**Task to complete:**
The data below holds the lines to copy: everything from the line containing "74: (231, 253, 1.58)" to the line containing "81: (620, 49, 2.55)", both ends included, set down exactly.
---- Data
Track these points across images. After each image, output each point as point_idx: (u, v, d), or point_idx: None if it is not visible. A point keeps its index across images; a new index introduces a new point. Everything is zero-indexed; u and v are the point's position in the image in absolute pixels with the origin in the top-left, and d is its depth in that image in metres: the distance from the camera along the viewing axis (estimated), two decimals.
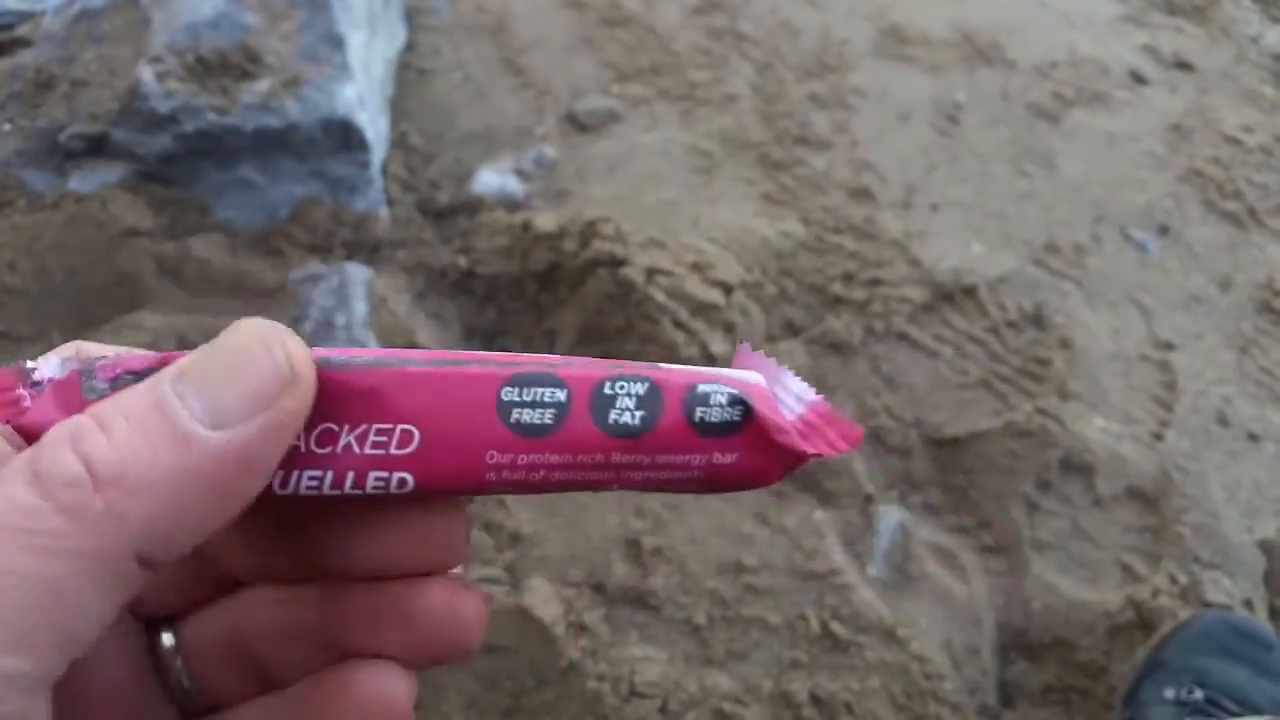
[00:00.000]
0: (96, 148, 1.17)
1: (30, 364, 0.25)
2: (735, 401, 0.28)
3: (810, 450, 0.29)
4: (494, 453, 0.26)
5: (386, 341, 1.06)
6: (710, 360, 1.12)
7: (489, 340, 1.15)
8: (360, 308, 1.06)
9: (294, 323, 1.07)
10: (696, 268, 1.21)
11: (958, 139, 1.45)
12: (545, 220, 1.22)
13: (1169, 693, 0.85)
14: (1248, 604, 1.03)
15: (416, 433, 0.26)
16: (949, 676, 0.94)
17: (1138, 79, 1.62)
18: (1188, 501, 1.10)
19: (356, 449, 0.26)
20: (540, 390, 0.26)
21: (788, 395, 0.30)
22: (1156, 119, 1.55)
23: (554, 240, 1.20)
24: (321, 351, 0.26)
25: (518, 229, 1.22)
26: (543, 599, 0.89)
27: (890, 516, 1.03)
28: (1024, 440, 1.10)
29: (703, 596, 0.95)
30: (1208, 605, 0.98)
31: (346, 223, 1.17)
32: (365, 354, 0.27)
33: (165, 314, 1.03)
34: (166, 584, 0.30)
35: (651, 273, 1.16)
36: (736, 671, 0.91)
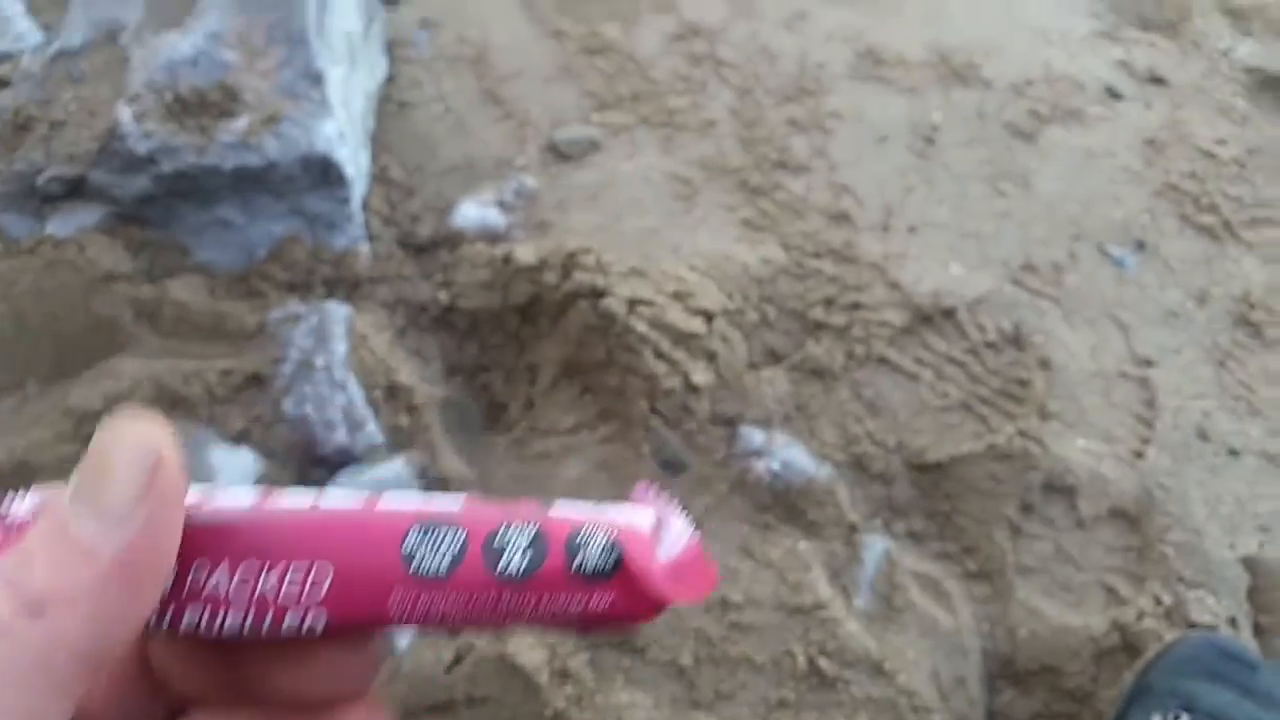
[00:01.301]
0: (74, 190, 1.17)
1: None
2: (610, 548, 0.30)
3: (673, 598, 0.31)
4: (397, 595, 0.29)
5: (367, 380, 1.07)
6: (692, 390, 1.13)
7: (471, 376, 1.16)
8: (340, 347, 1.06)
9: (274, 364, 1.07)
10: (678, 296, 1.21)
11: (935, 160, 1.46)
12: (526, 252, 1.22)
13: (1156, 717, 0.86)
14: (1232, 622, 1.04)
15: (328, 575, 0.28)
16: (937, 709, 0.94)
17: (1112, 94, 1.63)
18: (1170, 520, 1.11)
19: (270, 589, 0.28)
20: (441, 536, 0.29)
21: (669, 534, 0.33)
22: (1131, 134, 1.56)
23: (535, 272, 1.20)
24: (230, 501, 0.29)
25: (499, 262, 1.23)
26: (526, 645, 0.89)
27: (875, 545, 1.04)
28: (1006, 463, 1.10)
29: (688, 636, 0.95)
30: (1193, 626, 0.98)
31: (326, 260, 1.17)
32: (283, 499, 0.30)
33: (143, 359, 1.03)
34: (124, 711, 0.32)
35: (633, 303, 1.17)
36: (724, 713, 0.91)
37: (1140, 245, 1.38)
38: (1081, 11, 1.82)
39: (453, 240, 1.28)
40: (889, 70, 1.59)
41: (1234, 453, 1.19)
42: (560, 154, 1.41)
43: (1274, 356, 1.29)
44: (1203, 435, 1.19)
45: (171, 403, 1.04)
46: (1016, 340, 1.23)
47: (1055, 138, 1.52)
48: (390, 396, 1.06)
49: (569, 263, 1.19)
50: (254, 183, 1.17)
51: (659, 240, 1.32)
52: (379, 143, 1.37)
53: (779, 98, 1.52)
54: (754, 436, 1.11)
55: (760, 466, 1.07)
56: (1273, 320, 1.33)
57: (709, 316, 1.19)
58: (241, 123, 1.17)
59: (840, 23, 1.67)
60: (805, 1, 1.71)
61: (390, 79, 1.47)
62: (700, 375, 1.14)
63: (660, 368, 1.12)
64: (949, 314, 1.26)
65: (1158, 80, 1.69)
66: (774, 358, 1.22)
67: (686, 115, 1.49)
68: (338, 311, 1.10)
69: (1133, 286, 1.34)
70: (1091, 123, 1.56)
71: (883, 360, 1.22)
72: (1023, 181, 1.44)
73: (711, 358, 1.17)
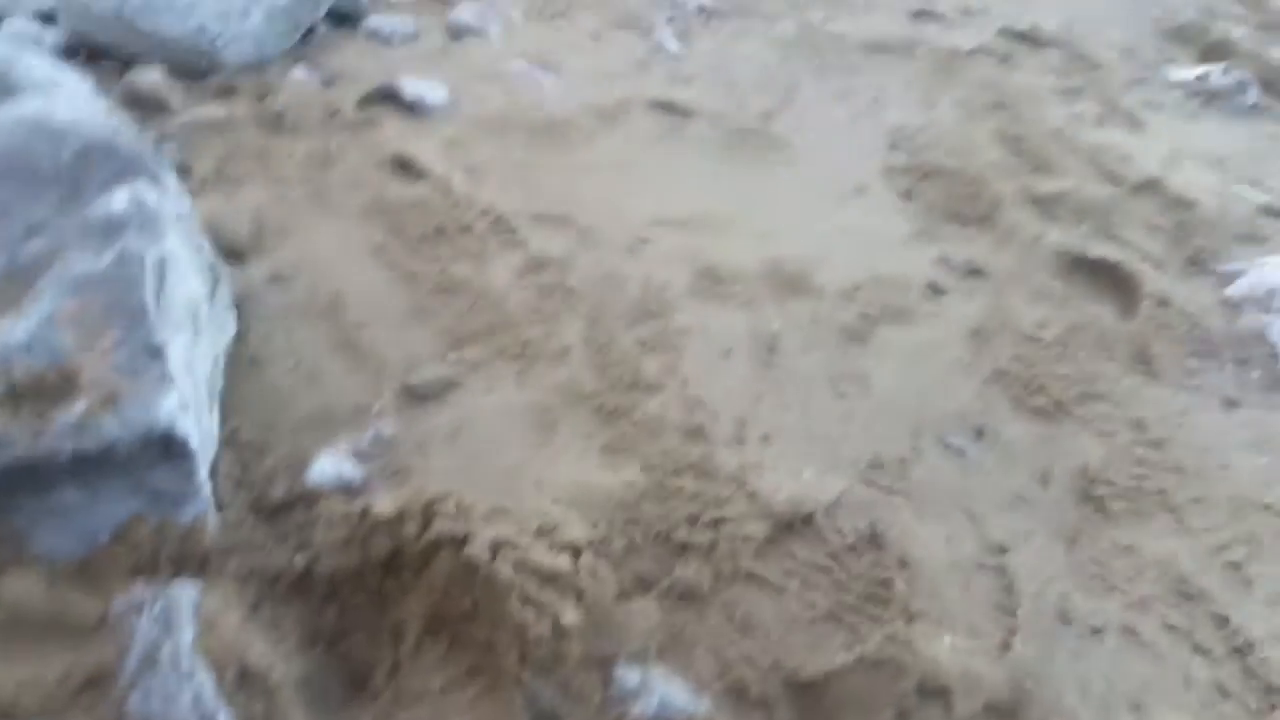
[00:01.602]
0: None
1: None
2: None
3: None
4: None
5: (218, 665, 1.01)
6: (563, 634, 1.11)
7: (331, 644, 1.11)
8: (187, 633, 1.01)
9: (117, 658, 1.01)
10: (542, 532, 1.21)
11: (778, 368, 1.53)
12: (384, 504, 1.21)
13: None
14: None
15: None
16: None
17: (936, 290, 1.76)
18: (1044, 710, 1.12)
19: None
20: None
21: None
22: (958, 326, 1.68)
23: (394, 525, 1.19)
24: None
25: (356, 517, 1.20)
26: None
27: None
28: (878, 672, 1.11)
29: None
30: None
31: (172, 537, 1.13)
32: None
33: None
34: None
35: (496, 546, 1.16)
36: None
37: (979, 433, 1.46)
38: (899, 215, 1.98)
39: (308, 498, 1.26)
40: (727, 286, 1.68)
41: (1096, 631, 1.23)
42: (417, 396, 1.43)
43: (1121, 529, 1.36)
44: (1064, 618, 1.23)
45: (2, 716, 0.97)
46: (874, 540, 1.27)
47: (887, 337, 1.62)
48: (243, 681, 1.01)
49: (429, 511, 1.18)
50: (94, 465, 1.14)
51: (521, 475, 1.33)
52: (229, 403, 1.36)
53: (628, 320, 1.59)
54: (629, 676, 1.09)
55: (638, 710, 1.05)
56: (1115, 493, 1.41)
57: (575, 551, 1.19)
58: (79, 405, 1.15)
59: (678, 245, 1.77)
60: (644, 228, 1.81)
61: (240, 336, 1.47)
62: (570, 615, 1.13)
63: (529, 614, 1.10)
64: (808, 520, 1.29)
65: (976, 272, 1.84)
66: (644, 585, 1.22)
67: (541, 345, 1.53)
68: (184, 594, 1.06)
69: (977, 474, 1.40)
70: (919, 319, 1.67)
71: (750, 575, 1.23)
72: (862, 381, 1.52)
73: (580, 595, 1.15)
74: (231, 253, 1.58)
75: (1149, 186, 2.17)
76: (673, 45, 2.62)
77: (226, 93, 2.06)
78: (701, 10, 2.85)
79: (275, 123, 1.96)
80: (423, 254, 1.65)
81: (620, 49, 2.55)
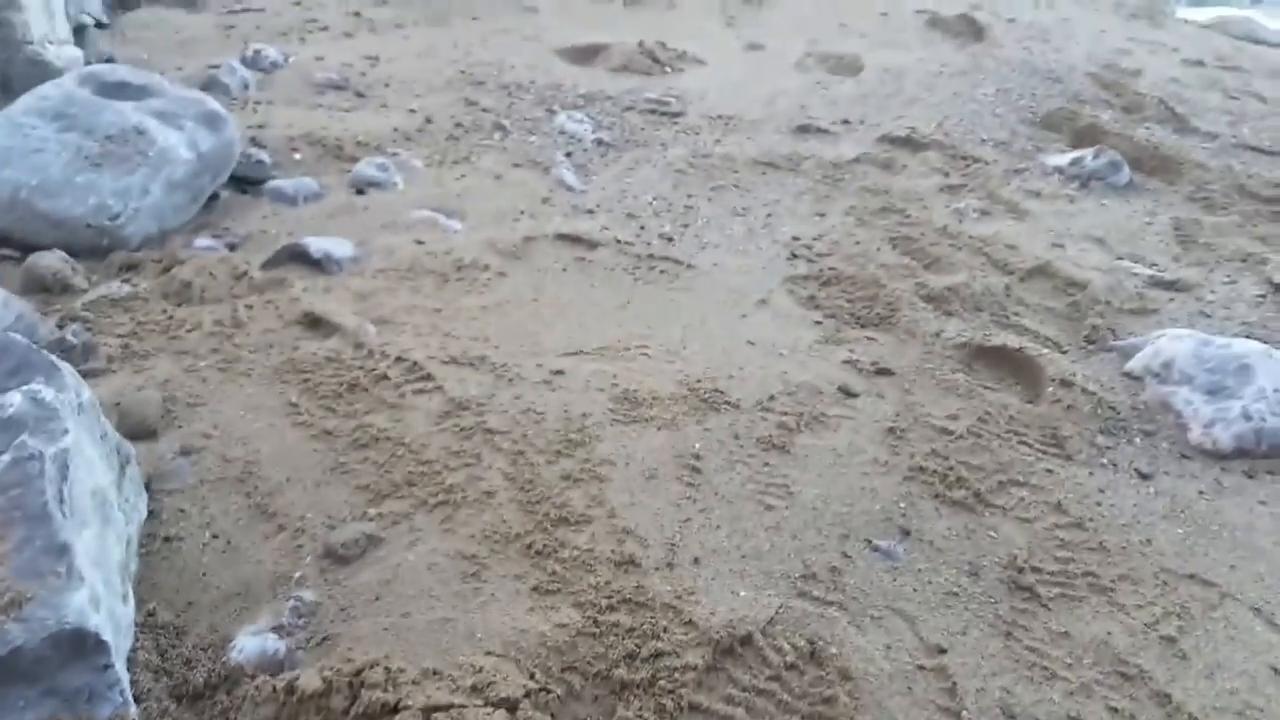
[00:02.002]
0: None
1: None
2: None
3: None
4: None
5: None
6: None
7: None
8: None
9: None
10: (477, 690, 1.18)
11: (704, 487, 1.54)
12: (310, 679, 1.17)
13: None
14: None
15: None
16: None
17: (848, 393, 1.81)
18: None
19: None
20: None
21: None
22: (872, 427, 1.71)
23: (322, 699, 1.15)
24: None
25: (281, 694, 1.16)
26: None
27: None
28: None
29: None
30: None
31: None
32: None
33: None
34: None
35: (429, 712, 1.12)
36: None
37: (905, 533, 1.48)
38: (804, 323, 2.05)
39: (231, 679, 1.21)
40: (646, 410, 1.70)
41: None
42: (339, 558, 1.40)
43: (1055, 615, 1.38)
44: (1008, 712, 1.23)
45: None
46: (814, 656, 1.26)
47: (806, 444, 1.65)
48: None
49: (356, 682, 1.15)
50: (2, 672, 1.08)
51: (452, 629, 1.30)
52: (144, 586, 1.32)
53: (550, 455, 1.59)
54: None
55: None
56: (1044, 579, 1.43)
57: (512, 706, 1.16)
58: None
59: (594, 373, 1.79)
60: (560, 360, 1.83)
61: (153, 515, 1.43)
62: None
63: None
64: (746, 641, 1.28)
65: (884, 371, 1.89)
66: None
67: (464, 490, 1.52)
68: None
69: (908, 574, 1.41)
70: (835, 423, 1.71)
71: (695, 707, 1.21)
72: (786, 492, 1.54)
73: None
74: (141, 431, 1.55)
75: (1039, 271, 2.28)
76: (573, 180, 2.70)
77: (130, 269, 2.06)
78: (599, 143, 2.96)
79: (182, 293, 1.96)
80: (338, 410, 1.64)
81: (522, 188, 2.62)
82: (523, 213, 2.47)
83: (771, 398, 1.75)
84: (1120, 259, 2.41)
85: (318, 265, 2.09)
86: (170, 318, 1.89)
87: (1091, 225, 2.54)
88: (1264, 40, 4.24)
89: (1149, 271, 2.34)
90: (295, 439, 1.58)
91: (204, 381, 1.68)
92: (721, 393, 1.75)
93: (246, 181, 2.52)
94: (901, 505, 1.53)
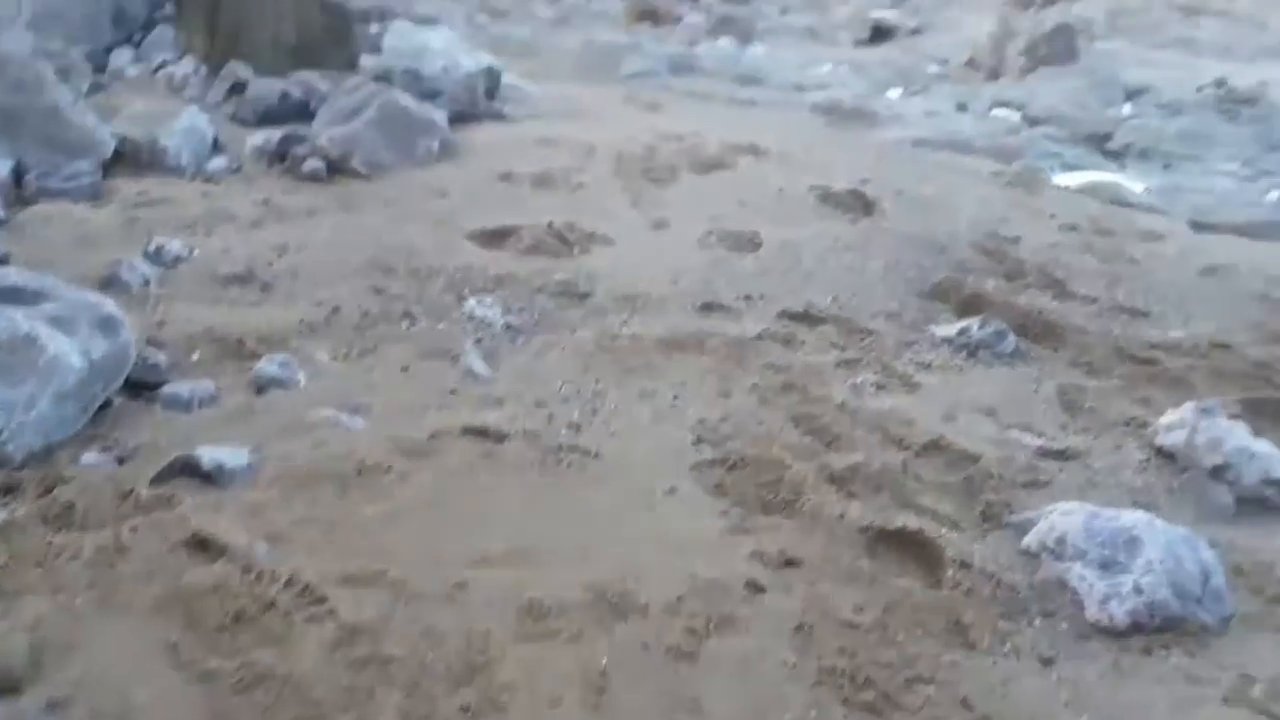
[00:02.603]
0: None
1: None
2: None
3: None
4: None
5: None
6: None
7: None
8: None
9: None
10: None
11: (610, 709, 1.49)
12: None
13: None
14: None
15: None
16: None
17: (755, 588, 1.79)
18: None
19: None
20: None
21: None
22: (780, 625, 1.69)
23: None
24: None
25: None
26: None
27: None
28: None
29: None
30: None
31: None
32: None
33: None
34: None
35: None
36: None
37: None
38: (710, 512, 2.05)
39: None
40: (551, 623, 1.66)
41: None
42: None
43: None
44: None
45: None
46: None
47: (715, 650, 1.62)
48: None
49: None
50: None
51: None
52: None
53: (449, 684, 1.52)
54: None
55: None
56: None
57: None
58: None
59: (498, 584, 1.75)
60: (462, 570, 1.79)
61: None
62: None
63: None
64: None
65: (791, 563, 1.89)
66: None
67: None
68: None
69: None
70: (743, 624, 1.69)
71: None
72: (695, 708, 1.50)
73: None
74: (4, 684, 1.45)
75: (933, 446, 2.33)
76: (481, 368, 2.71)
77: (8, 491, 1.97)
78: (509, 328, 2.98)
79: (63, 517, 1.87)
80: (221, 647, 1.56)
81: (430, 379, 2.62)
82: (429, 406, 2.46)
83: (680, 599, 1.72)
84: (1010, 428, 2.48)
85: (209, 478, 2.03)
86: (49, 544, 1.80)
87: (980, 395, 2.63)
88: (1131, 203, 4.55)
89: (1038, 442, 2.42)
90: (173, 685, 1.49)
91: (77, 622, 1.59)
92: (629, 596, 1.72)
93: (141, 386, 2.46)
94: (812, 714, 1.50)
--------
---- Data
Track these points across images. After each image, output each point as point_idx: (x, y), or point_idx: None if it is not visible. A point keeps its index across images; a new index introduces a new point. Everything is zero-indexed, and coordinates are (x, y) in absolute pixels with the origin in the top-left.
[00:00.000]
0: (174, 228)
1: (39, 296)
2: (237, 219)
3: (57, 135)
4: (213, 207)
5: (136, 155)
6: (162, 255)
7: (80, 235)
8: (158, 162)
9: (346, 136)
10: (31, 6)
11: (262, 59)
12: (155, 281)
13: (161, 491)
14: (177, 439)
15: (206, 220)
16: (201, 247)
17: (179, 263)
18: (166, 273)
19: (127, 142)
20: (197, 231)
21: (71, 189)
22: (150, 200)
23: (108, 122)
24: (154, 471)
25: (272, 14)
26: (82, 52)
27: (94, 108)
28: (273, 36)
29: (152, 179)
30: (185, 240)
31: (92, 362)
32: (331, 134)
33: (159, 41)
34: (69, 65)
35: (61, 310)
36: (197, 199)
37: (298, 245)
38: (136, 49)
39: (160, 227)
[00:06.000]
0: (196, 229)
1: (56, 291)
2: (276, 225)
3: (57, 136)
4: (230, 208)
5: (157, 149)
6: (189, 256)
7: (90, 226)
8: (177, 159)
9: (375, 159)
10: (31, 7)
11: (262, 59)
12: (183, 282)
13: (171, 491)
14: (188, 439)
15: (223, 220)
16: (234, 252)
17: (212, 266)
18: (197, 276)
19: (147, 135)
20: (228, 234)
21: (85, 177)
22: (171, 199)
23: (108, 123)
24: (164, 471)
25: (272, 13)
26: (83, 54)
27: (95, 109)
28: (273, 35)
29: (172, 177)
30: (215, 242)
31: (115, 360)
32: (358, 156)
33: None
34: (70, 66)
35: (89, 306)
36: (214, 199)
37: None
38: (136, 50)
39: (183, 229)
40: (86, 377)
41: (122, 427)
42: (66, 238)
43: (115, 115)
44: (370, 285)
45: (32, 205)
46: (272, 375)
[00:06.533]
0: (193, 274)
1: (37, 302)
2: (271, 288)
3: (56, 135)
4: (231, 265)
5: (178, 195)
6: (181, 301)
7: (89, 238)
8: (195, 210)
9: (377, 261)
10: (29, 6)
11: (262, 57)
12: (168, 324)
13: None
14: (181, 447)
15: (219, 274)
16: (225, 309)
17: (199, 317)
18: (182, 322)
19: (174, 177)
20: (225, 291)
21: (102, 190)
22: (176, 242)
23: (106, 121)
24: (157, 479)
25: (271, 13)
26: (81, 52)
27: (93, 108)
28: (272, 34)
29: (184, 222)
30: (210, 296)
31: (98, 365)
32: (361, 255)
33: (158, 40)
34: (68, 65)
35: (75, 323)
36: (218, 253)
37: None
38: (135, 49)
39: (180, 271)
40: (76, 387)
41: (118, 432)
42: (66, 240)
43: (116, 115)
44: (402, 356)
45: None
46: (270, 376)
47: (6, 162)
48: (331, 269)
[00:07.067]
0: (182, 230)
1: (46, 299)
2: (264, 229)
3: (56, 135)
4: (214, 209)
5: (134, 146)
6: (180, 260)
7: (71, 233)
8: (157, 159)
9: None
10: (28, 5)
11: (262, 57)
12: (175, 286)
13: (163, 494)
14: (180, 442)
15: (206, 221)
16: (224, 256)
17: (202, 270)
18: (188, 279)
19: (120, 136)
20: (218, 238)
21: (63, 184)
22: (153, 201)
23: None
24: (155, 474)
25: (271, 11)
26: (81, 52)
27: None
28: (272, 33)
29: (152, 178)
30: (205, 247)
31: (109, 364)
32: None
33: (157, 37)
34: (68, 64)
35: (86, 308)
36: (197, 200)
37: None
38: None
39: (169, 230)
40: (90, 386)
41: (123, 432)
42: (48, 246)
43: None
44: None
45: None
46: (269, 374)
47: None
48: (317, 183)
--------
**Your solution:**
74: (231, 253, 1.58)
75: (1149, 186, 2.17)
76: (673, 45, 2.62)
77: (226, 93, 2.06)
78: (701, 10, 2.85)
79: (275, 123, 1.96)
80: (423, 254, 1.65)
81: (620, 49, 2.55)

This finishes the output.